Acetaldehyde on treatment with Fehling's solution gives a precipitate of

$Cu_2O$

The correct answer is Option (1) → $Cu_2O$

Fehling's solution is used to distinguish aldehydes from ketones. Aliphatic aldehydes reduce $Cu^{2+ }$ ions to Cut ions forming a brick-red precipitate of cuprous oxide.

Oxidation of aldehydes with Fehling's solution -

- Fehling solution A is aqueous copper sulphate,

Fehling solution B is alkaline sodium potassium tartrate (Rochelle salts)
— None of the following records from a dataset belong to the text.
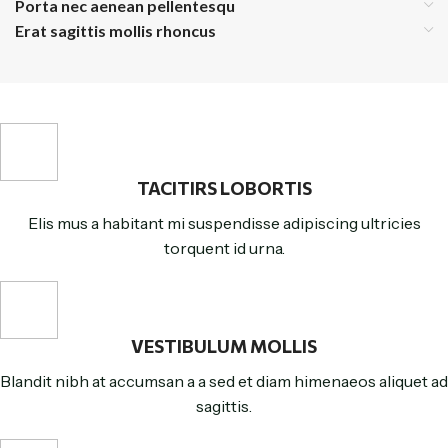
Porta nec aenean pellentesqu
Erat sagittis mollis rhoncus
TACITIRS LOBORTIS
Elis mus a habitant mi suspendisse adipiscing ultricies
torquent id urna.
VESTIBULUM MOLLIS
Blandit nibh at accumsan a a sed et diam himenaeos aliquet ad
sagittis.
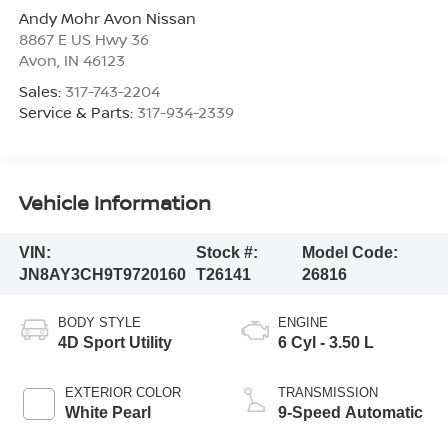
Andy Mohr Avon Nissan
8867 E US Hwy 36
Avon
,
IN
46123
Sales:
317-743-2204
Service & Parts:
317-934-2339
Vehicle Information
VIN:
Stock #:
Model Code:
JN8AY3CH9T9720160
T26141
26816
BODY STYLE
ENGINE
4D Sport Utility
6 Cyl - 3.50 L
EXTERIOR COLOR
TRANSMISSION
White Pearl
9-Speed Automatic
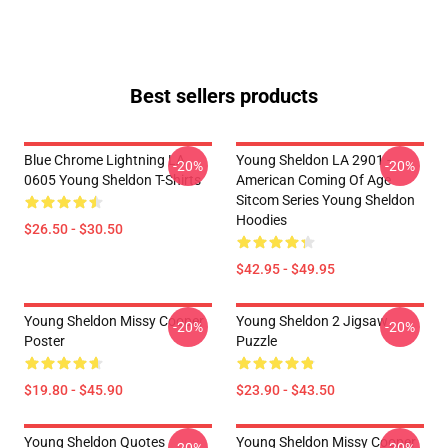
Best sellers products
Blue Chrome Lightning LA
Young Sheldon LA 2901 -
-20%
-20%
0605 Young Sheldon T-Shirts
American Coming Of Age
Sitcom Series Young Sheldon
Hoodies
$26.50 - $30.50
$42.95 - $49.95
Young Sheldon Missy Cooper
Young Sheldon 2 Jigsaw
-20%
-20%
Poster
Puzzle
$19.80 - $45.90
$23.90 - $43.50
Young Sheldon Quotes
Young Sheldon Missy Cooper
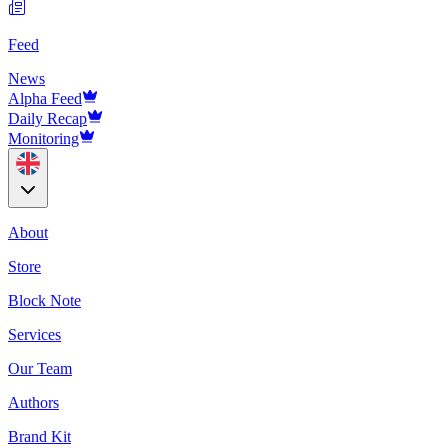
Feed
News
Alpha Feed
Daily Recap
Monitoring
About
Store
Block Note
Services
Our Team
Authors
Brand Kit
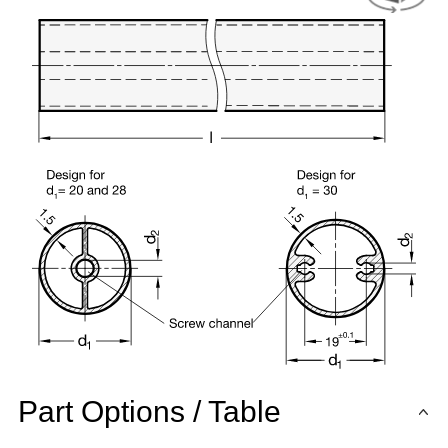
Part Options / Table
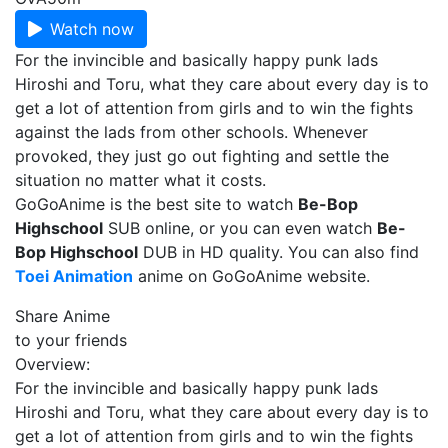
Watch now
For the invincible and basically happy punk lads
Hiroshi and Toru, what they care about every day is to
get a lot of attention from girls and to win the fights
against the lads from other schools. Whenever
provoked, they just go out fighting and settle the
situation no matter what it costs.
GoGoAnime is the best site to watch
Be-Bop
Highschool
SUB online, or you can even watch
Be-
Bop Highschool
DUB in HD quality. You can also find
Toei Animation
anime on GoGoAnime website.
Share Anime
to your friends
Overview:
For the invincible and basically happy punk lads
Hiroshi and Toru, what they care about every day is to
get a lot of attention from girls and to win the fights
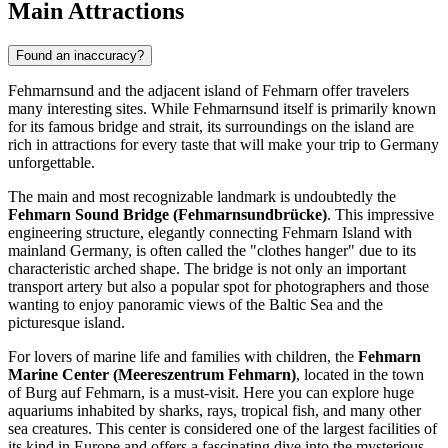
Main Attractions
Found an inaccuracy?
Fehmarnsund and the adjacent island of Fehmarn offer travelers
many interesting sites. While Fehmarnsund itself is primarily known
for its famous bridge and strait, its surroundings on the island are
rich in attractions for every taste that will make your trip to
Germany
unforgettable.
The main and most recognizable landmark is undoubtedly the
Fehmarn Sound Bridge (Fehmarnsundbrücke)
. This impressive
engineering structure, elegantly connecting Fehmarn Island with
mainland Germany, is often called the "clothes hanger" due to its
characteristic arched shape. The bridge is not only an important
transport artery but also a popular spot for photographers and those
wanting to enjoy panoramic views of the Baltic Sea and the
picturesque island.
For lovers of marine life and families with children, the
Fehmarn
Marine Center (Meereszentrum Fehmarn)
, located in the town
of Burg auf Fehmarn, is a must-visit. Here you can explore huge
aquariums inhabited by sharks, rays, tropical fish, and many other
sea creatures. This center is considered one of the largest facilities of
its kind in Europe and offers a fascinating dive into the mysterious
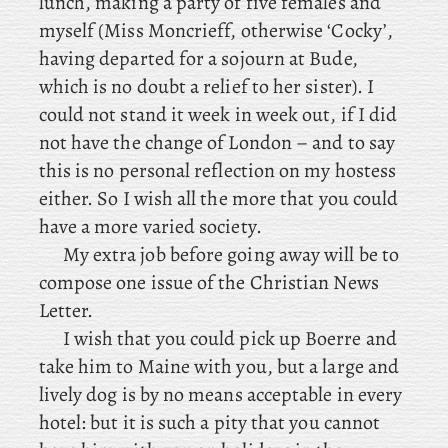
lunch, making a party of five females and
myself (Miss
Moncrieff, otherwise ‘Cocky’,
having departed for a sojourn at Bude,
which is no doubt a relief to her sister). I
could not stand it week in week out, if I did
not have the change of London – and to say
this is no personal reflection on my hostess
either. So I wish all the more that you could
have a more varied society.
My
extra job before going away will be to
compose one issue of the Christian News
Letter.
I
wish that you could pick up Boerre and
take him to Maine with you, but a large and
lively dog is by no means acceptable in every
hotel: but it is such a pity that you cannot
- Distinguished aldehydes from ketones.

- wherein

$CH_3CHO$ + Fehling's solution $Cu_2$O (Red ppt.)

Explanation

Option 1: $Cu_2O$

Acetaldehyde is an aliphatic aldehyde and reduces Fehling's solution. In this reaction, $Cu^{2+}$ ions are reduced to $Cu^+$ forming a red precipitate of cuprous oxide. This confirms the presence of an aldehyde group.

Option 2: Cu

Metallic copper is not formed in this reaction. The reduction stops at the cuprous oxide stage rather than forming elemental copper.

Option 3: CuO

CuO is copper(II) oxide and represents the oxidized form of copper. Fehling's solution actually undergoes reduction, not oxidation, so this product is not formed.

Option 4: $Cu_2O_2$

This is not a stable or commonly formed product in Fehling's test. The characteristic precipitate is specifically cuprous oxide.